[ACTIVITY]
Print every entry below exactly, leaving out the pictures.

(Dataset entries)
━━━━━━━━

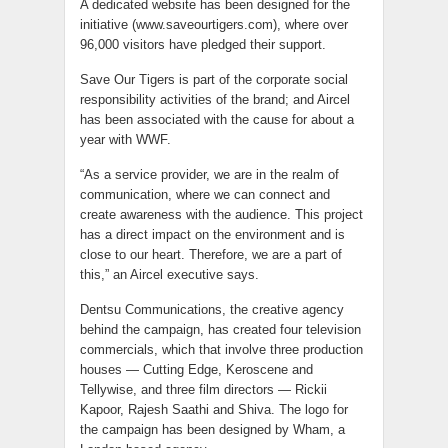
A dedicated website has been designed for the
initiative (www.saveourtigers.com), where over
96,000 visitors have pledged their support.
Save Our Tigers is part of the corporate social
responsibility activities of the brand; and Aircel
has been associated with the cause for about a
year with WWF.
“As a service provider, we are in the realm of
communication, where we can connect and
create awareness with the audience. This project
has a direct impact on the environment and is
close to our heart. Therefore, we are a part of
this,” an Aircel executive says.
Dentsu Communications, the creative agency
behind the campaign, has created four television
commercials, which that involve three production
houses — Cutting Edge, Keroscene and
Tellywise, and three film directors — Rickii
Kapoor, Rajesh Saathi and Shiva. The logo for
the campaign has been designed by Wham, a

━━━━━━━━

[EXERCISE ANSWER]
A dedicated website has been designed for the
initiative (www.saveourtigers.com), where over
96,000 visitors have pledged their support.
Save Our Tigers is part of the corporate social
responsibility activities of the brand; and Aircel
has been associated with the cause for about a
year with WWF.
“As a service provider, we are in the realm of
communication, where we can connect and
create awareness with the audience. This project
has a direct impact on the environment and is
close to our heart. Therefore, we are a part of
this,” an Aircel executive says.
Dentsu Communications, the creative agency
behind the campaign, has created four television
commercials, which that involve three production
houses — Cutting Edge, Keroscene and
Tellywise, and three film directors — Rickii
Kapoor, Rajesh Saathi and Shiva. The logo for
the campaign has been designed by Wham, a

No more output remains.